}Video: From ashes to end zone
Cardinal Newman is a rallying point for a region ravaged by the most destructive wildfire in California history. Beau Barrington
has completed hundreds of passes to his longtime friend Kyle Carinalli
in practices and games over the years.
The Cardinal Newman (Santa Rosa, Calif.)
quarterback has hooked up with Carinalli 23 times for 568 yards and 10 touchdowns this season alone.
But the connection they made Saturday night will be remembered — and treasured — in Northern California for generations.
Barrington fired a short inside route to the speedy Carinalli, who turned it into a 42-yard touchdown pass with 92 seconds remaining to give Cardinal Newman a 29-28 North Coast Section Division 3 semifinal playoff win over rival Rancho Cotate (Rohnert Park).
The Cardinals (10-2) go after their 13th section title Saturday against top-seed Marin Catholic-Kentfield (11-0).
As the second seed, Newman is hardly a long shot, but considering half its campus was destroyed in the devastating and deadly Tubbs Fire
, this would no doubt be its most resilient and heart-felt championship.
The Tubbs Fire scorched parts of Napa, Sonoma and Lake counties in October, caused at least 22 deaths and destroyed 53,000 structures. The most destructive wildfire in California history ravaged Santa Rosa, a city of 175,000 people, and caused damage estimated at $1.2 billion.
Newman's football season was put on hold for more than a week as the families of players and coaches mucked through the rubble and dealt with the chaos and trauma.
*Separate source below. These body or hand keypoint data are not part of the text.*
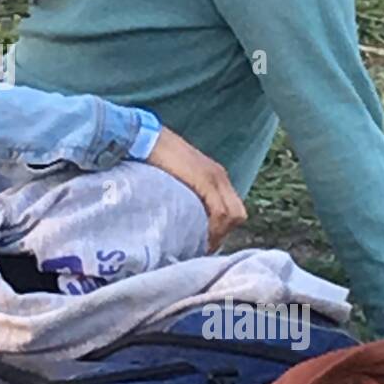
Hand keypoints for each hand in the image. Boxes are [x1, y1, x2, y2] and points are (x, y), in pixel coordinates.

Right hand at [146, 127, 246, 251]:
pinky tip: (198, 237)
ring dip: (219, 234)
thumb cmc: (153, 159)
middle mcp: (220, 176)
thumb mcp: (175, 179)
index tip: (204, 242)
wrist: (145, 138)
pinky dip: (213, 228)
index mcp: (215, 175)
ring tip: (199, 244)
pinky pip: (220, 212)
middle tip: (203, 245)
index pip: (233, 210)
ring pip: (233, 215)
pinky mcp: (206, 180)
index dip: (222, 229)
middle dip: (223, 233)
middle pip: (238, 215)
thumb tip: (180, 218)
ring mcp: (215, 177)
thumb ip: (184, 194)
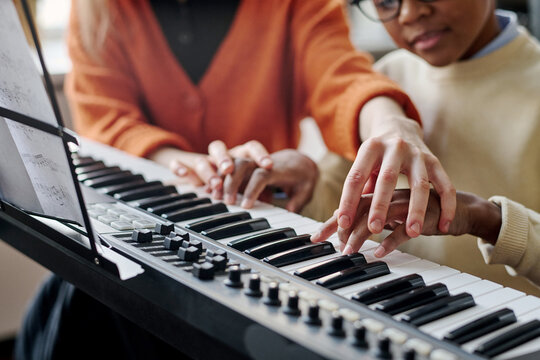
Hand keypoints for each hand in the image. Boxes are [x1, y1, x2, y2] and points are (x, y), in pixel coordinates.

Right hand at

Ninety of the school's 600 students lost their homes, including five Newman football players from the 44-person roster.
Barrington and Carinalli were two of them.
Carinalli, a 5-foot-10, 170-pounder known for is quick feet on the field, had to evade flaming embers while fleeing his home. He told the San Francisco Chronicle
when he returned hours later, his home was gone.
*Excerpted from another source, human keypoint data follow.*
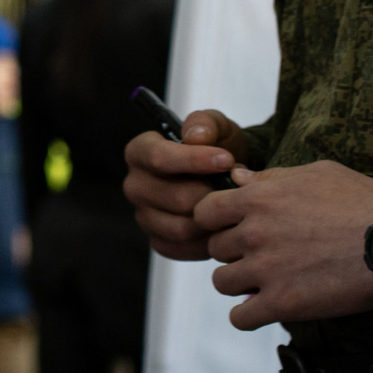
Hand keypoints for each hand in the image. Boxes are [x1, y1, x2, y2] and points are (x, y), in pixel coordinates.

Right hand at [123, 107, 243, 259]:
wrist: (223, 179)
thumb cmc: (217, 149)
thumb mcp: (217, 127)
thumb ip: (206, 124)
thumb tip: (195, 137)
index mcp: (139, 152)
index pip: (158, 157)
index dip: (194, 160)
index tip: (227, 159)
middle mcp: (135, 185)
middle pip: (175, 197)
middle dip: (211, 194)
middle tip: (238, 190)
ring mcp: (143, 216)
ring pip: (180, 228)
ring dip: (213, 221)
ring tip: (234, 209)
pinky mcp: (157, 240)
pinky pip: (182, 249)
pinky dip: (206, 242)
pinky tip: (222, 227)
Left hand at [194, 159, 372, 328]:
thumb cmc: (364, 203)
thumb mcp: (318, 174)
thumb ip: (271, 177)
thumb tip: (238, 177)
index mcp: (258, 199)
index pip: (204, 212)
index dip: (216, 221)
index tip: (233, 228)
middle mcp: (254, 233)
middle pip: (215, 248)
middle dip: (234, 252)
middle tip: (260, 256)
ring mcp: (266, 270)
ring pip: (222, 282)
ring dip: (239, 284)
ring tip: (263, 282)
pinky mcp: (283, 304)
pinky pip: (240, 318)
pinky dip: (248, 316)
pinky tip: (264, 308)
"It was like watching my entire life turned to ash," he said "It just didn't seem real."
Barrington, also known for his quickness and ability to escape pressure, said football has been a great tool to escape reality. Upon his return home, he called his neighborhood a "ghost town."
"Football used to be our life," he said. "Now it's like our getaway from everything that's bad."
Watching Carinalli zip through the Cotate secondary Saturday surely was sheer joy and escapism. When he crossed the goal line, the Newman players, faithful and community flailed a collective fist and afterward some even shed tears.
"I was so excited watching him run," Barrington told the Chronicle
. "I knew as soon as he took off he was going to score."
The Cardinals are certainly a rallying point for a region hit hard by real life. Newman coach Paul Cronin, interviewed by countless local and national media since the fires, has tried not to put that burden on his team. He's focused the players on the game, strategy, camaraderie and not the tragedy.
On the game-winning play: "We weren't think about houses," Cronin said. "We found a match-up we could exploit with Beau and Kyle, and Kyle just turned on the afterburners."
He said Saturday that his team didn't play great. But he was proud of how they had fought back from a 12-0 deficit — and clearly so much more.
"We fought and fought and fought," he said. "When you get slapped in the mouth, you have two choices: Stay down or get back up. You've got to respect our resilience."